By 1924, Picabia returned to painting with a vengeance, as evidenced by the last five galleries of the show. The only works that come close to the first Cubist canvases are the so-called “Monster” paintings from 1924-27. Hilariously gorgeous, even garish, these colorful, highly tactile works combine oil and enamel, are dense with dots, patterns and sartorial finery and suggest an artist thrilled to be painting again. Depicting mostly kissing couples who evoke carnivorous insects, they might be parodies of the saccharine images of Marc Chagall. Their influence runs throughout European and American painting of the 1970s and ’80s, starting with Sigmar Polke.
In the “Transparencies” series of 1927-30, Picabia shifts gears radically, smoothing his surfaces and layering together the outlines of images from the High Renaissance, popular culture and Catalan frescoes, combining Botticelli saints with half-dressed starlets. While a little wan, the linear entanglements are elegantly engrossing, and their layering and sampling of existing images are two key strategies of painting since the early 1970s.
In the next two galleries, Picabia is all over the place. “Fratellini Clown,” an especially strange image of a menacing jester, might be a collaboration between the cartoon-inspired work of Ed Paschke and the “Big Eyes” artist Margaret Keane.
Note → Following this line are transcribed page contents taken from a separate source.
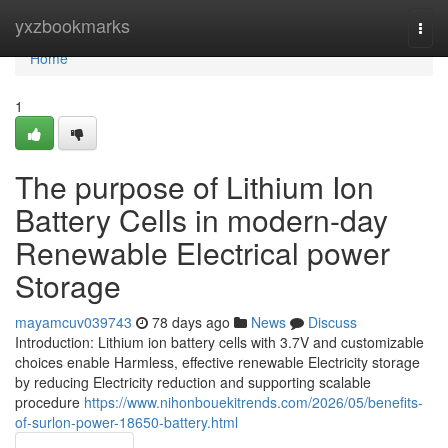
Home
yxzbookmarks
Togg
navi
Home
1
The purpose of Lithium Ion
Battery Cells in modern-day
Renewable Electrical power
Storage
mayamcuv039743
78 days ago
News
Discuss
Introduction: Lithium ion battery cells with 3.7V and customizable
choices enable Harmless, effective renewable Electricity storage
by reducing Electricity reduction and supporting scalable
procedure
https://www.nihonbouekitrends.com/2026/05/benefits-
of-surlon-power-18650-battery.html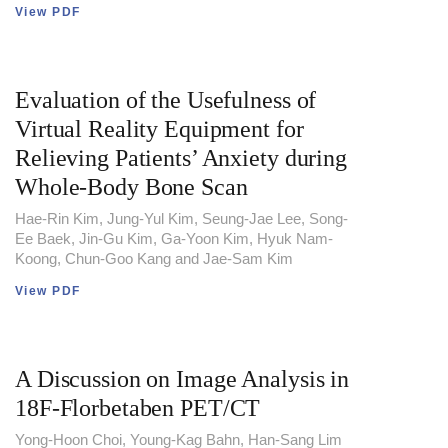
View PDF
Evaluation of the Usefulness of
Virtual Reality Equipment for
Relieving Patients’ Anxiety during
Whole-Body Bone Scan
Hae-Rin Kim, Jung-Yul Kim, Seung-Jae Lee, Song-
Ee Baek, Jin-Gu Kim, Ga-Yoon Kim, Hyuk Nam-
Koong, Chun-Goo Kang and Jae-Sam Kim
View PDF
A Discussion on Image Analysis in
18F-Florbetaben PET/CT
Yong-Hoon Choi, Young-Kag Bahn, Han-Sang Lim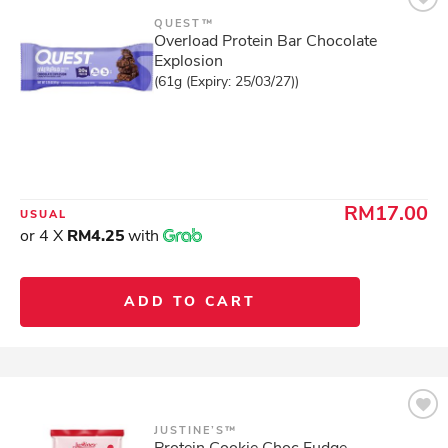
QUEST™
Overload Protein Bar Chocolate
Explosion
(61g (Expiry: 25/03/27))
RM17.00
USUAL
or 4 X
RM4.25
with
ADD TO CART
JUSTINE’S™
A portrait of Marlene Dietrich, reduced to a series of brightly layered lines, gives formal punch to the Transparencies technique. Sometimes he produced skilled hackwork, obviously on purpose: paintings of Aryan nudes or works that seem based on Hollywood publicity stills. More directly disturbing are the Goya-like “Adoration of the Calf” (1941-42), based on a photograph of a cow’s head on a cloaked pedestal by Erwin Blumenfeld, or its neighbor, “Hanged Pierrot” (1940-41). But opinion may not matter here. These works destabilize notions of good and bad, high and low, transferring some of Dada’s self-consciousness to canvas, even as his robust paint-handling signals a passion for the medium.
Picabia may play as crucial a role for our time as he did for his own. He refused to choose between the two great factions of early modernism — one conceptual and linguistic and descended from Duchamp; the other, painterly and formal, from Picasso and Matisse. (Sadly, the schism is often pretentiously played out in the show’s overly academic catalog.) He loved both subversion and the physicality of making things too much to take sides.
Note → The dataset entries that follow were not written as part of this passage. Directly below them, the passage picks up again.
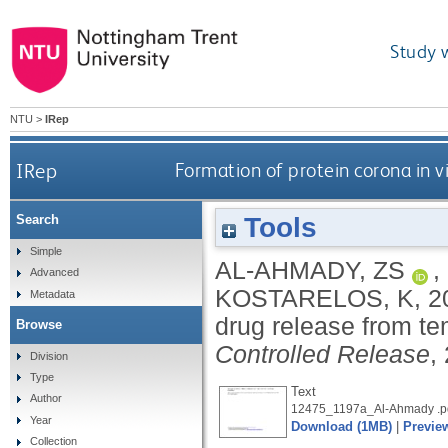
Study 
NTU
>
IRep
IRep
Formation of protein corona in 
Tools
Search
Simple
AL-AHMADY, ZS
,
Advanced
KOSTARELOS, K
,
2
Metadata
drug release from t
Browse
Controlled Release
,
Division
Type
Text
Author
12475_1197a_Al-Ahmady .p
Year
Download (1MB)
|
Previe
Collection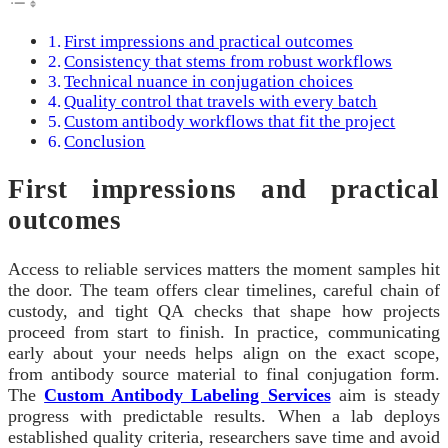
First impressions and practical outcomes
Consistency that stems from robust workflows
Technical nuance in conjugation choices
Quality control that travels with every batch
Custom antibody workflows that fit the project
Conclusion
First impressions and practical
outcomes
Access to reliable services matters the moment samples hit
the door. The team offers clear timelines, careful chain of
custody, and tight QA checks that shape how projects
proceed from start to finish. In practice, communicating
early about your needs helps align on the exact scope,
from antibody source material to final conjugation form.
The
Custom Antibody Labeling Services
aim is steady
progress with predictable results. When a lab deploys
established quality criteria, researchers save time and avoid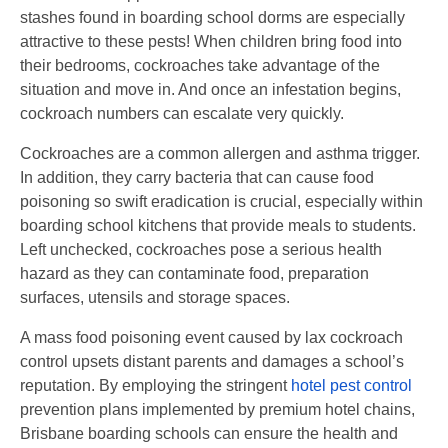
stashes found in boarding school dorms are especially
attractive to these pests! When children bring food into
their bedrooms, cockroaches take advantage of the
situation and move in. And once an infestation begins,
cockroach numbers can escalate very quickly.
Cockroaches are a common allergen and asthma trigger.
In addition, they carry bacteria that can cause food
poisoning so swift eradication is crucial, especially within
boarding school kitchens that provide meals to students.
Left unchecked, cockroaches pose a serious health
hazard as they can contaminate food, preparation
surfaces, utensils and storage spaces.
A mass food poisoning event caused by lax cockroach
control upsets distant parents and damages a school’s
reputation. By employing the stringent
hotel pest control
prevention plans implemented by premium hotel chains,
Brisbane boarding schools can ensure the health and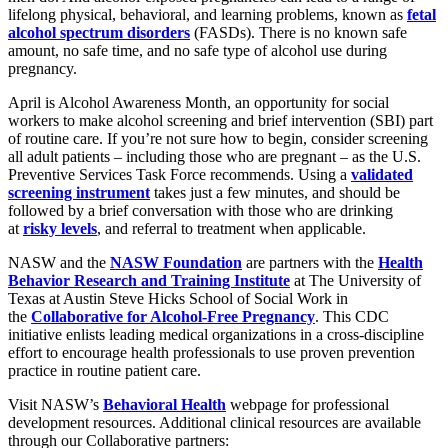
lifelong physical, behavioral, and learning problems, known as
fetal
alcohol spectrum disorders
(FASDs). There is no known safe
amount, no safe time, and no safe type of alcohol use during
pregnancy.
April is Alcohol Awareness Month, an opportunity for social
workers to make alcohol screening and brief intervention (SBI) part
of routine care. If you’re not sure how to begin, consider screening
all adult patients – including those who are pregnant – as the U.S.
Preventive Services Task Force recommends. Using a
validated
screening instrument
takes just a few minutes, and should be
followed by a brief conversation with those who are drinking
at
risky levels
, and referral to treatment when applicable.
NASW and the
NASW Foundation
are partners with the
Health
Behavior Research and Training Institute
at The University of
Texas at Austin Steve Hicks School of Social Work in
the
Collaborative for Alcohol-Free Pregnancy
. This CDC
initiative enlists leading medical organizations in a cross-discipline
effort to encourage health professionals to use proven prevention
practice in routine patient care.
Visit NASW’s
Behavioral Health
webpage for professional
development resources. Additional clinical resources are available
through our Collaborative partners:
Anne Umland, the Modern curator who organized the show with Cathérine Hug of the Kunsthaus Zurich, the partnering institution in this effort, understands the current potential of Picabia’s art “to make us think differently about the history of modern, in a way that is more open-ended, messier, nonbinary.” In a time when too many advocates of Conceptual-based art see it as taking the high road, and judge more marketable art as taking the low, this would be an extremely liberating development.